A couple weeks ago, I was talking to someone about the research I did in grad school. Briefly, my research involved computer-aided design of antibodies. While describing my research, I realized that the things I worked on using a relatively powerful computer and high-end software a mere 5-10 years ago could now be accomplished on a cheap home computer, most of it using free software.
I've often thought about going back to grad school, but this realization pointed me to an interesting possibility. Why not try some computational research on my own, self-funded, to see if I could get a research paper published?
The first thing I thought to try was something I had thought of at the end of my time in grad school. One of the big mysteries left in biology is how proteins fold. If proteins simply sampled the possible shapes which they could fold into one at a time, it's said that it would take longer than the age of the universe for a typical protein to fold. But within a cell, proteins fold into their proper shape within milliseconds, or, at longest, hours. And the shape of proteins is important; it's what determines what they do in cells, and what proteins do is what determines what living things do. Another important note on all this is that the sequence of amino acids in the protein determines the final shape of the protein.
One thing that's likely to happen during protein folding is that certain parts of the protein quickly fold, and this quick folding brings other parts closer together, which then interact to fold the protein into its final shape. So, I thought it would be interesting to search through the known protein structures, and see if any short sequences of amino acids --say, combinations of 3 amino acids--tend to have a standard shape in these known proteins. With 20 possible amino acids, and 3 positions, that comes out to 20 * 20 * 20 = 8000 possible 3-amino-acid combinations. It's a lot of things to check, but that's what computers are good at.
So, before starting on this project, I decided to check PubMed to see what had been done since I looked into this in 2000 or so. And, of course, in December of 2002, somebody published a paper about exactly what I was planning to do.
So, that one was out (well, mostly; I still think I might give it a try, but just as an exercise in programming and to test the replicability of their data). While I was at PubMed, I decided to poke around and see if any other ideas fell out.
So then I started thinking about evolution. I started thinking about the human genome. The human genome contains about 3 billion DNA base pairs. New DNA gets into the human genome through two routes, as far as we know: duplication of existing DNA (through things like copying errors or transposons), or incorporation of viral DNA into the genome (something called lysogeny). By tracing the relationships between these genes, using the same techniques we use to trace relationships between genes in different organisms, it should be possible to trace the evolutionary history of every gene in the human genome (with the possible exceptions of the virally introduced genes and genes that diverged too long ago for us to recognize their relationship). I thought that would be an interesting thing to try.
So, of course, did several other people. For example, this mob worked together to map human chromosome 18. Others have done similar things on other parts of the human genome. Not only had people beat me to the punch again, but the job was way harder than my computer is likely to be able to handle.
So... I'm still not sure exactly what I'm going to look into. I still plan to do this, but I've decided the first step is to read a bit more to catch up. If you know of any computational biology work that it might be interesting to look into, feel free to tell me about it in the comments.

Excerpted data ::
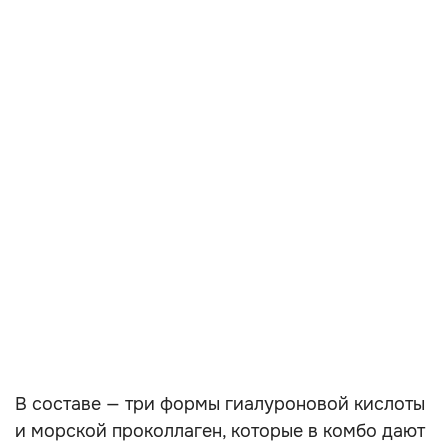
В составе — три формы гиалуроновой кислоты
и морской проколлаген, которые в комбо дают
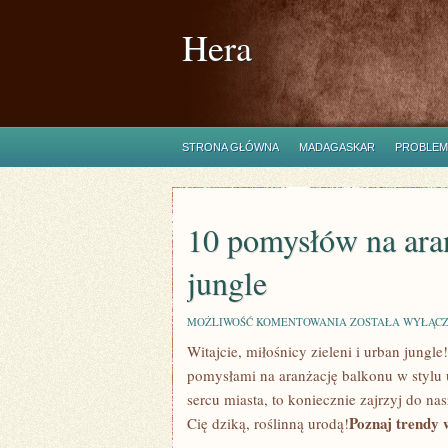
Hera
STRONA GŁÓWNA
MADAGASKAR
PROBLEM
10 pomysłów na aran
jungle
10
MOŻLIWOŚĆ KOMENTOWANIA
ZOSTAŁA WYŁĄC
POMYSŁÓW
Witajcie, miłośnicy zieleni i urban jungle
NA
ARANŻACJĘ
pomysłami ‍na aranżację balkonu w stylu 
BALKONU
W
sercu miasta, to koniecznie zajrzyj do n
STYLU
Poznaj trendy 
Cię⁣ dziką, roślinną urodą!
URBAN
JUNGLE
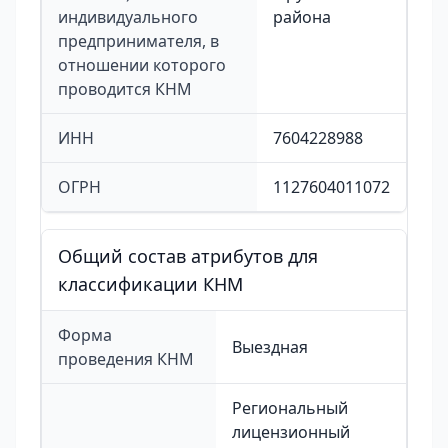
индивидуального
района
предпринимателя, в
отношении которого
проводится КНМ
ИНН
7604228988
ОГРН
1127604011072
Общий состав атрибутов для
классификации КНМ
Форма
Выездная
проведения КНМ
Региональный
лицензионный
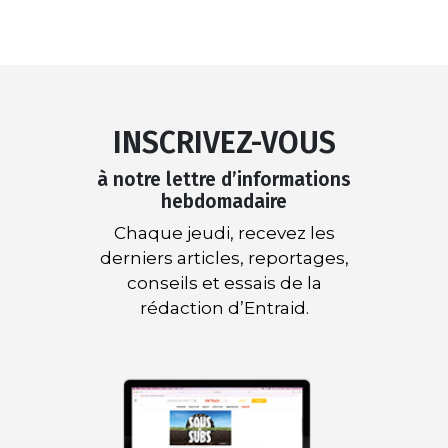
INSCRIVEZ-VOUS
à notre lettre d’informations
hebdomadaire
Chaque jeudi, recevez les
derniers articles, reportages,
conseils et essais de la
rédaction d’Entraid.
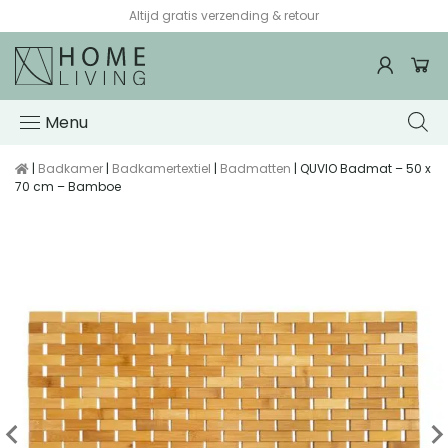
Altijd gratis verzending & retour
Menu
|
Badkamer
|
Badkamertextiel
|
Badmatten
| QUVIO Badmat – 50 x
70 cm – Bamboe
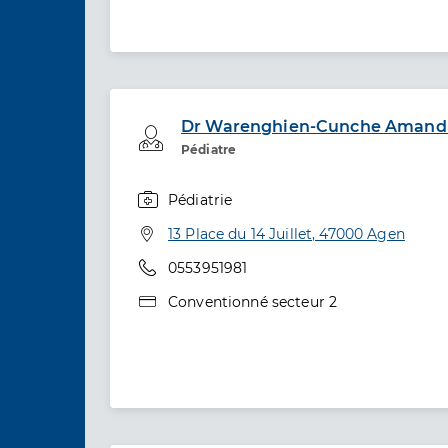
Dr Warenghien-Cunche Amand
Professionel de santé
Pédiatre
Pédiatrie
Spécialités
Adresse
13 Place du 14 Juillet, 47000 Agen
Téléphone
0553951981
Type de convention
Conventionné secteur 2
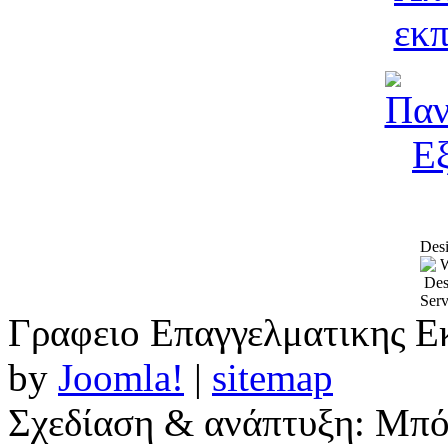
Desi
Γραφειο Επαγγελματικης Ε
by
Joomla!
|
sitemap
Σχεδίαση & ανάπτυξη: Μπ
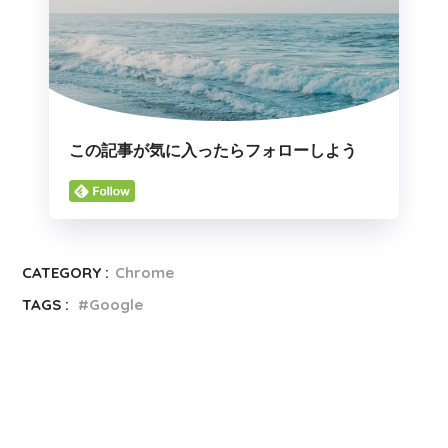
この記事が気に入ったらフォローしよう
CATEGORY :
Chrome
TAGS :
Google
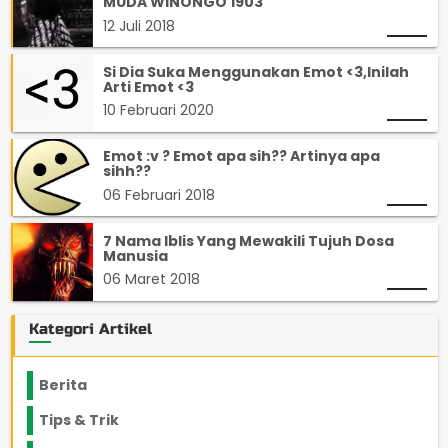
MUDA WINONGO 1903
12 Juli 2018
Si Dia Suka Menggunakan Emot <3,Inilah
Arti Emot <3
10 Februari 2020
Emot :v ? Emot apa sih?? Artinya apa
sihh??
06 Februari 2018
7 Nama Iblis Yang Mewakili Tujuh Dosa
Manusia
06 Maret 2018
Kategori Artikel
Berita
2199
Tips & Trik
848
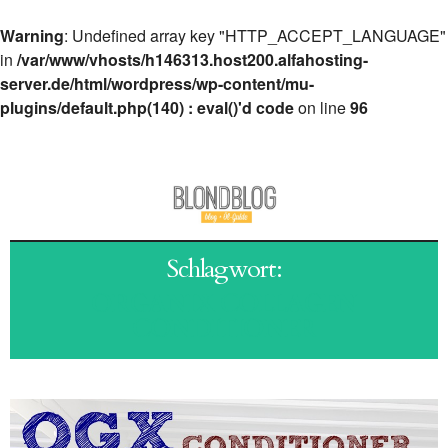
Warning
: Undefined array key "HTTP_ACCEPT_LANGUAGE"
in
/var/www/vhosts/h146313.host200.alfahosting-
server.de/html/wordpress/wp-content/mu-
plugins/default.php(140) : eval()'d code
on line
96
Schlagwort:
ORGANIX COLLAGEN
CONDITIONER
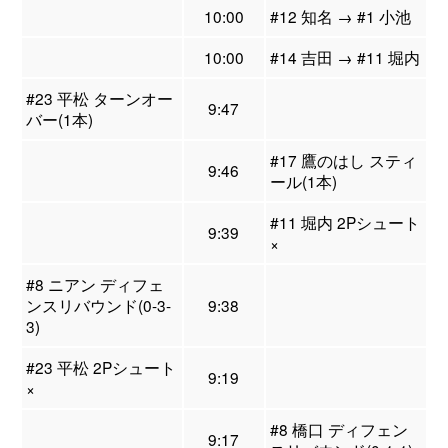
10:00
#12 知名 → #1 小池
10:00
#14 吉田 → #11 堀内
#23 平松 ターンオー
9:47
バー(1本)
#17 鷹のはし スティ
9:46
ール(1本)
#11 堀内 2Pシュート
9:39
×
#8 ニアン ディフェ
ンスリバウンド(0-3-
9:38
3)
#23 平松 2Pシュート
9:19
×
#8 橋口 ディフェン
9:17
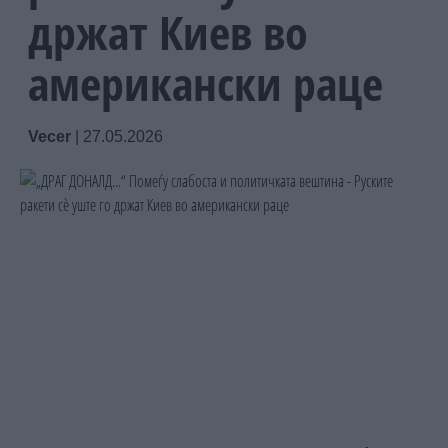
држат Киев во
американски раце
Vecer
|
27.05.2026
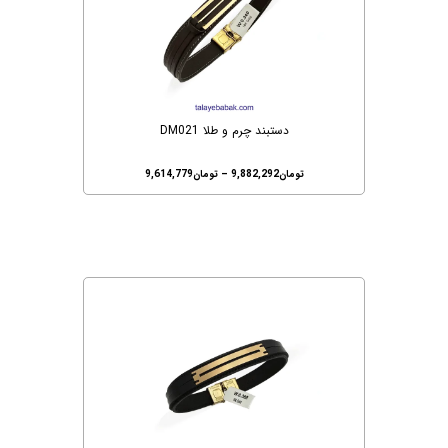
دستبند چرم و طلا DM021
تومان
9,882,292
–
تومان
9,614,779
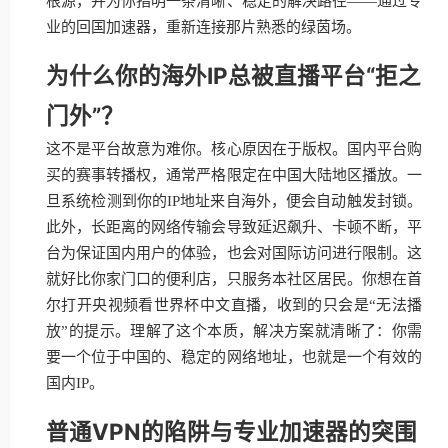
根源，并为你指明一条清晰、稳定的解决路径——通过专
业的回国加速器，重新连接那片熟悉的绿茵场。
为什么你的海外IP总被直播平台“拒之
门外”？
这不是平台故意为难你。核心原因在于版权。国内平台购
买的赛事转播权，通常严格限定在中国大陆地区播放。一
旦系统检测到你的IP地址来自海外，便会自动触发封锁。
此外，长距离的网络传输会导致延迟飙升、卡顿不断，平
台为保证国内用户的体验，也会对国际访问进行限制。这
就好比你家门口的便利店，只服务本社区居民。你想在首
尔打开央视频看世界杯中文直播，收到的只会是“无法播
放”的提示。理解了这个本质，解决方案就清晰了：你需
要一个位于中国的、稳定的网络地址，也就是一个有效的
国内IP。
普通VPN的陷阱与专业加速器的突围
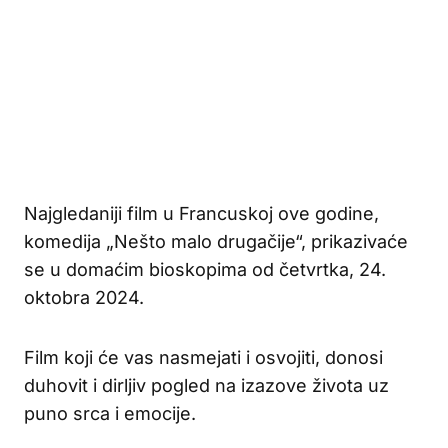
Najgledaniji film u Francuskoj ove godine,
komedija „Nešto malo drugačije“, prikazivaće
se u domaćim bioskopima od četvrtka, 24.
oktobra 2024.
Film koji će vas nasmejati i osvojiti, donosi
duhovit i dirljiv pogled na izazove života uz
puno srca i emocije.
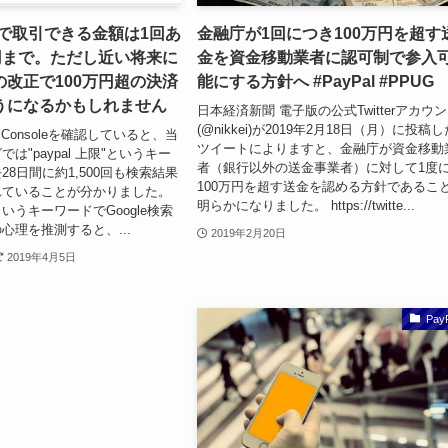
決済で取引できる金額は1回あ
金融庁が1回につき100万円を超す
円まで。ただし近い将来に
金を資金移動業者に認可制で参入
改正で100万円超の決済
能にする方針へ #PayPal #PPUG
うになるかもしれません
日本経済新聞 電子版の公式Twitterアカウ
(@nikkei)が2019年2月18日（月）に投稿
rch Consoleを確認していると、当
ツイートによりますと、金融庁が資金移動
は"paypal 上限"というキー
者（銀行以外の送金事業者）に対して1度
8日間に約1,500回も検索結果
100万円を超す送金を認める方針であるこ
れていることが分かりました。
明らかになりました。 https://twitte...
限"というキーワードでGoogle検索
心理を推測すると、...
2019年2月20日
2019年4月5日
Pay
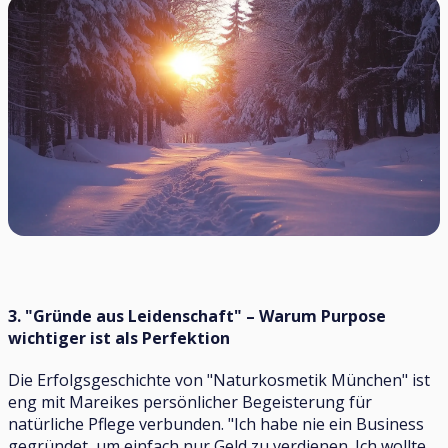
3. "Gründe aus Leidenschaft" – Warum Purpose
wichtiger ist als Perfektion
Die Erfolgsgeschichte von "Naturkosmetik München" ist
eng mit Mareikes persönlicher Begeisterung für
natürliche Pflege verbunden. "Ich habe nie ein Business
gegründet, um einfach nur Geld zu verdienen. Ich wollte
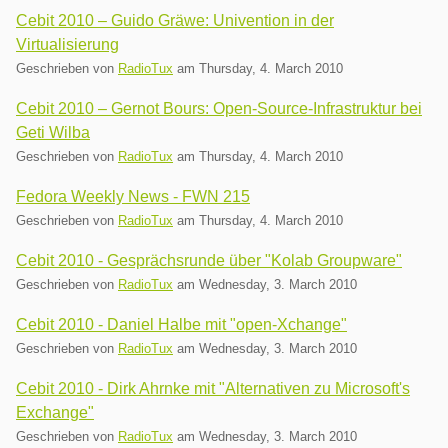
Cebit 2010 – Guido Gräwe: Univention in der
Virtualisierung
Geschrieben von
RadioTux
am
Thursday, 4. March 2010
Cebit 2010 – Gernot Bours: Open-Source-Infrastruktur bei
Geti Wilba
Geschrieben von
RadioTux
am
Thursday, 4. March 2010
Fedora Weekly News - FWN 215
Geschrieben von
RadioTux
am
Thursday, 4. March 2010
Cebit 2010 - Gesprächsrunde über "Kolab Groupware"
Geschrieben von
RadioTux
am
Wednesday, 3. March 2010
Cebit 2010 - Daniel Halbe mit "open-Xchange"
Geschrieben von
RadioTux
am
Wednesday, 3. March 2010
Cebit 2010 - Dirk Ahrnke mit "Alternativen zu Microsoft's
Exchange"
Geschrieben von
RadioTux
am
Wednesday, 3. March 2010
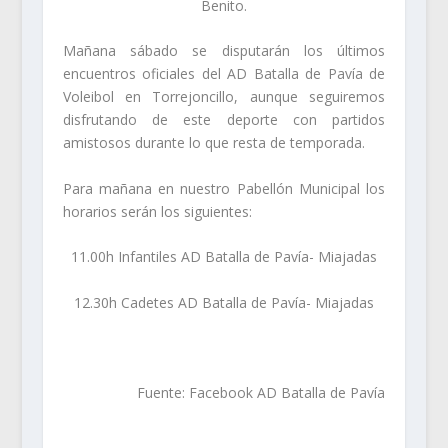
Benito.
Mañana sábado se disputarán los últimos
encuentros oficiales del AD Batalla de Pavía de
Voleibol en Torrejoncillo, aunque seguiremos
disfrutando de este deporte con partidos
amistosos durante lo que resta de temporada.
Para mañana en nuestro Pabellón Municipal los
horarios serán los siguientes:
11.00h Infantiles AD Batalla de Pavía- Miajadas
12.30h Cadetes AD Batalla de Pavía- Miajadas
Fuente: Facebook AD Batalla de Pavía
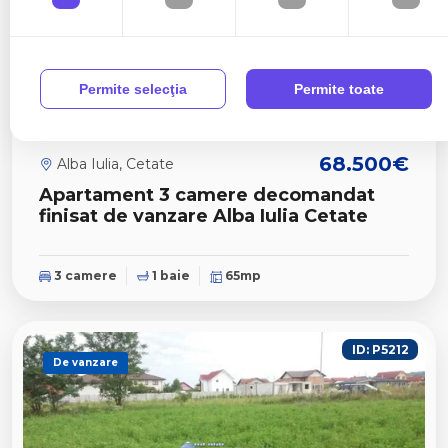
Permite selecţia
Permite toate
68.500€
Alba Iulia, Cetate
Apartament 3 camere decomandat
finisat de vanzare Alba Iulia Cetate
3 camere
1 baie
65mp
ID: P5212
De vanzare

Work instructions ::
a) In the blog post about self-funded computational research, about how many DNA base pairs does the human genome contain?
b) Translate this sentence from the blog post into Spanish: "One of the big mysteries left in biology is how proteins fold."

Results of the exercise ::
a) About 3 billion.

b) Uno de los grandes misterios que quedan en la biología es cómo se pliegan las proteínas.